A Race Against Time

Faculty from Penn Arts & Sciences are confronting the climate crisis and contributing to solutions. They say there’s still time to act.

Thursday, November 2, 2023

By Judy Hill

Illustrations by Sam Chivers



Across the world and in Penn’s backyard, Arts & Sciences faculty are tackling challenges that touch directly or indirectly on climate change. In Hawaii, for instance, biologist Katie Barott is studying how corals respond to heat stress, while 5,000 miles northeast in Greenland, biogeochemist Jon Hawkings is looking at the impacts of environmental stressors on glacier ecosystems. Closer to home, in Philadelphia’s Fishtown neighborhood, a team that includes researchers from the Departments of Biology and Earth and Environmental Science (EES) is using fungus-derived materials to build bio-walls and playscapes that trap carbon and pollution from the atmosphere. 

What makes the School’s climate-related work distinct is that much of it focuses on the effect on humans, says Michael Weisberg, Bess W. Heyman President’s Distinguished Professor. “Of course, we do interesting and important physical science,” he says. “But beyond that, the fact that much of our hiring and research has developed around the impacts to human societies is pretty unique.” 
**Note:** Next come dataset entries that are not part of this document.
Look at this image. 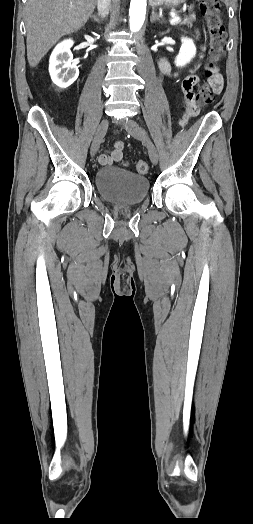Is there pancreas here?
Listing matches in <instances>:
<instances>
[{
    "label": "pancreas",
    "instance_id": "cf45deb5",
    "mask_svg": "<svg viewBox=\"0 0 253 524\" xmlns=\"http://www.w3.org/2000/svg\"><path fill=\"white\" fill-rule=\"evenodd\" d=\"M195 21V15L190 14L189 16H186L182 21L178 22L179 25H187L188 27H192V23Z\"/></svg>",
    "mask_w": 253,
    "mask_h": 524
}]
</instances>
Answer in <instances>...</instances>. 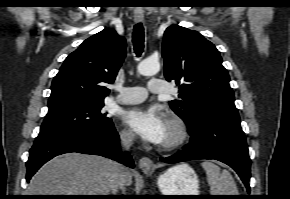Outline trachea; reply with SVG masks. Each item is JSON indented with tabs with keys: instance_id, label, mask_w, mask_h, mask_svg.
Returning a JSON list of instances; mask_svg holds the SVG:
<instances>
[{
	"instance_id": "obj_1",
	"label": "trachea",
	"mask_w": 290,
	"mask_h": 199,
	"mask_svg": "<svg viewBox=\"0 0 290 199\" xmlns=\"http://www.w3.org/2000/svg\"><path fill=\"white\" fill-rule=\"evenodd\" d=\"M133 46L136 55L139 57L144 49V28L141 23L134 26L133 29Z\"/></svg>"
}]
</instances>
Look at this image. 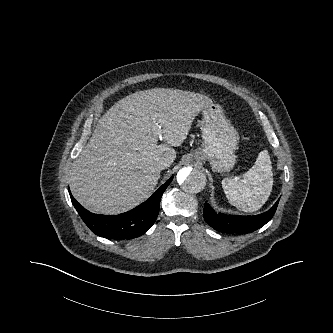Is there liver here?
I'll return each instance as SVG.
<instances>
[{"instance_id":"6515ba94","label":"liver","mask_w":333,"mask_h":333,"mask_svg":"<svg viewBox=\"0 0 333 333\" xmlns=\"http://www.w3.org/2000/svg\"><path fill=\"white\" fill-rule=\"evenodd\" d=\"M212 100L177 89L154 88L115 103L98 121L92 137L72 166L74 198L93 213L115 215L133 209L160 179L156 162L176 158L172 147L187 138L195 117ZM161 127L166 144H158Z\"/></svg>"}]
</instances>
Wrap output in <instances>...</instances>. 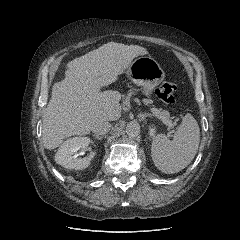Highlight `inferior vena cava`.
<instances>
[{
    "label": "inferior vena cava",
    "mask_w": 240,
    "mask_h": 240,
    "mask_svg": "<svg viewBox=\"0 0 240 240\" xmlns=\"http://www.w3.org/2000/svg\"><path fill=\"white\" fill-rule=\"evenodd\" d=\"M110 128L111 124L108 121H100L94 125L92 131L99 136L109 132Z\"/></svg>",
    "instance_id": "inferior-vena-cava-1"
}]
</instances>
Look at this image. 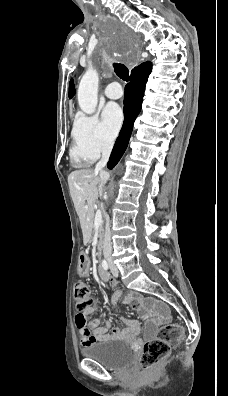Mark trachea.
<instances>
[{"mask_svg": "<svg viewBox=\"0 0 228 396\" xmlns=\"http://www.w3.org/2000/svg\"><path fill=\"white\" fill-rule=\"evenodd\" d=\"M114 71L118 77H120L124 81L129 80V70L123 64H114Z\"/></svg>", "mask_w": 228, "mask_h": 396, "instance_id": "obj_1", "label": "trachea"}]
</instances>
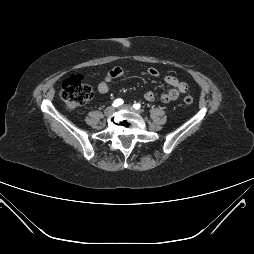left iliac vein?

That includes the efforts of climate scientist Michael Mann, who joined Penn last fall as Presidential Distinguished Professor in EES and leads the newly launched Penn Center for Science, Sustainability, and the Media (PCSSM). It also encompasses the Environmental Innovations Initiative, established in 2020 and for which archaeologist Kathleen Morrison, Sally and Alvin V. Shoemaker Professor of Anthropology, is currently the faculty lead. The Initiative fosters collaboration through interdisciplinary research and, among other projects, has worked with each Penn school to establish Academic Climate Commitments. 
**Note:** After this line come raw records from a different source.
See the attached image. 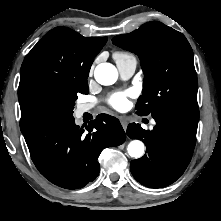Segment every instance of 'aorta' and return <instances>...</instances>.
Instances as JSON below:
<instances>
[{
  "mask_svg": "<svg viewBox=\"0 0 221 221\" xmlns=\"http://www.w3.org/2000/svg\"><path fill=\"white\" fill-rule=\"evenodd\" d=\"M96 81L101 85H112L118 79L116 67L110 63H100L94 71ZM128 154L134 158H140L144 154V144L140 140H133L127 148Z\"/></svg>",
  "mask_w": 221,
  "mask_h": 221,
  "instance_id": "aorta-1",
  "label": "aorta"
}]
</instances>
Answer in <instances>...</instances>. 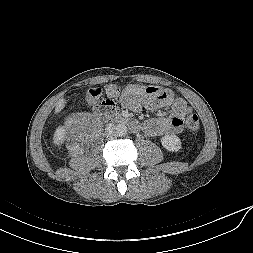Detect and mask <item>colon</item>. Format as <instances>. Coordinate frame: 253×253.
<instances>
[{
	"label": "colon",
	"mask_w": 253,
	"mask_h": 253,
	"mask_svg": "<svg viewBox=\"0 0 253 253\" xmlns=\"http://www.w3.org/2000/svg\"><path fill=\"white\" fill-rule=\"evenodd\" d=\"M159 86H144V85H128L123 89H120L116 85L110 84L104 88L96 87L88 90L86 98L89 102H97L103 94L108 96L110 99H128L132 97H140L147 95H160L162 92ZM186 126L191 131H197L199 129L200 123L199 118L196 114H190L186 118Z\"/></svg>",
	"instance_id": "colon-1"
}]
</instances>
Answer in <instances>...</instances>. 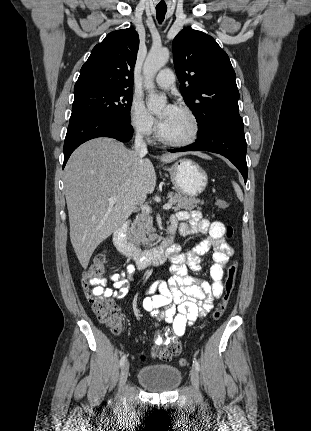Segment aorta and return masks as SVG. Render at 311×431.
Returning <instances> with one entry per match:
<instances>
[{
    "instance_id": "762f6f07",
    "label": "aorta",
    "mask_w": 311,
    "mask_h": 431,
    "mask_svg": "<svg viewBox=\"0 0 311 431\" xmlns=\"http://www.w3.org/2000/svg\"><path fill=\"white\" fill-rule=\"evenodd\" d=\"M170 54L167 48H158V50H150L143 66V76H144V88L148 92V102L147 108L152 110V112H158L161 108H164L167 102L166 94H155L154 78L169 62Z\"/></svg>"
}]
</instances>
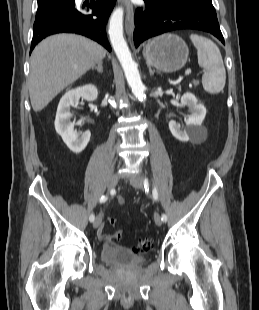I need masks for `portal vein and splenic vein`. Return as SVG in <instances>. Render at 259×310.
<instances>
[{
    "label": "portal vein and splenic vein",
    "mask_w": 259,
    "mask_h": 310,
    "mask_svg": "<svg viewBox=\"0 0 259 310\" xmlns=\"http://www.w3.org/2000/svg\"><path fill=\"white\" fill-rule=\"evenodd\" d=\"M191 74V69H187L186 71H185V75L186 76H189Z\"/></svg>",
    "instance_id": "portal-vein-and-splenic-vein-1"
}]
</instances>
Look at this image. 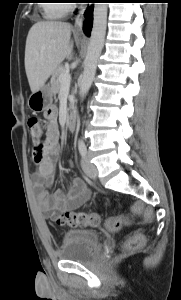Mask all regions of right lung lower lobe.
Instances as JSON below:
<instances>
[{
    "label": "right lung lower lobe",
    "instance_id": "right-lung-lower-lobe-1",
    "mask_svg": "<svg viewBox=\"0 0 181 300\" xmlns=\"http://www.w3.org/2000/svg\"><path fill=\"white\" fill-rule=\"evenodd\" d=\"M91 26H92V7L88 9L86 13V22L84 25V31L86 35L90 34Z\"/></svg>",
    "mask_w": 181,
    "mask_h": 300
}]
</instances>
On the heels of a summer marked by unprecedented flooding and sweltering heat, with ocean temperatures swelling to unheard of heights—reaching 101 degrees Fahrenheit off the coast of Florida in late July—this work is more pressing than ever. Penn Arts & Sciences faculty are collaborating, often across disciplines, to advance knowledge about the global crisis and develop solutions. They all agree the problem is real and present, but amid the challenges and seemingly intractable hurdles, they see pockets of hope.



 

‘Urgency and Agency’


Michael Mann, Presidential Distinguished Professor in Earth and Environmental Science



Michael Mann has been at the center of the fractious debate over human-caused climate change since at least 1998. That’s when he and his colleagues at Penn State—where he taught before coming to the University of Pennsylvania—published the now-famous “hockey stick” graph that plotted the Earth’s temperature for the past millennium and showed how dramatically it had risen in the 20th century. On the receiving end of countless attacks by climate deniers, Mann didn’t shy away from the controversy but instead embraced the role of climate science communicator. 
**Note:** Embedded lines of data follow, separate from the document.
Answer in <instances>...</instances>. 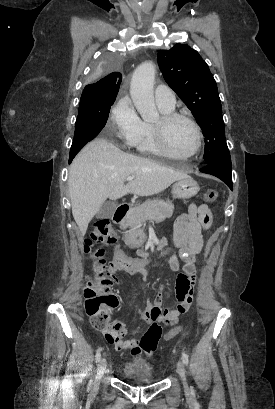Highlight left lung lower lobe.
<instances>
[{"label": "left lung lower lobe", "instance_id": "1", "mask_svg": "<svg viewBox=\"0 0 275 409\" xmlns=\"http://www.w3.org/2000/svg\"><path fill=\"white\" fill-rule=\"evenodd\" d=\"M201 172L214 175L224 181L231 190H233L232 185V169L225 162L210 163L200 169Z\"/></svg>", "mask_w": 275, "mask_h": 409}]
</instances>
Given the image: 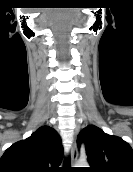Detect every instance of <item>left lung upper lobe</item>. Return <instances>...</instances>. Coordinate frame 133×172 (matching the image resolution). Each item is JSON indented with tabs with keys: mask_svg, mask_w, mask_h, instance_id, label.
I'll list each match as a JSON object with an SVG mask.
<instances>
[{
	"mask_svg": "<svg viewBox=\"0 0 133 172\" xmlns=\"http://www.w3.org/2000/svg\"><path fill=\"white\" fill-rule=\"evenodd\" d=\"M77 142L85 144L90 164L87 172H133V150L122 138L89 125L80 132Z\"/></svg>",
	"mask_w": 133,
	"mask_h": 172,
	"instance_id": "left-lung-upper-lobe-1",
	"label": "left lung upper lobe"
}]
</instances>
Underpinning Mann’s climate communication is his ongoing scientific research. One strand explores the underlying physics of the Ice Ages over the past several hundred thousand years. “It’s one of the still-to-some-extent unsolved problems in climate science,” he says. “These huge ice sheets came and went with a hundred-thousand-year periodicity, and our ability to reproduce that phenomenon is critical to establishing confidence in the climate models we’re using to predict the future.” The behavior of the Greenland ice sheet over time, and the implications for its stability today, are of particular interest, he adds, “because if it goes, that could give us three, four meters of sea-level rise right there. It’s critical to know how close we are to that.”

If we reduce our carbon emissions substantially within the next decade, we can prevent worsening these effects. And it’s important that people understand that, because if it’s hopeless, then why do anything? There’s no agency.

Mann is also trying to understand the factors behind the 2021 Pacific Northwest heat dome, an intense four-day June heatwave that caused hundreds of deaths. “Part of what made that event so extreme was a decrease in soil moisture related to a locked jet stream pattern,” he says, noting that current climate models don’t accurately capture the way the jet stream changes in the summer in response to warming.

Perhaps his most visible area of study is climate anxiety and what he calls the “gloom and doom” response to climate change, which is especially prevalent among young people. Mann hypothesizes that two factors contribute to this. One is the belief that there’s no way left to help a climate spinning out of control. The second is the cynicism young people feel about today’s American political process. 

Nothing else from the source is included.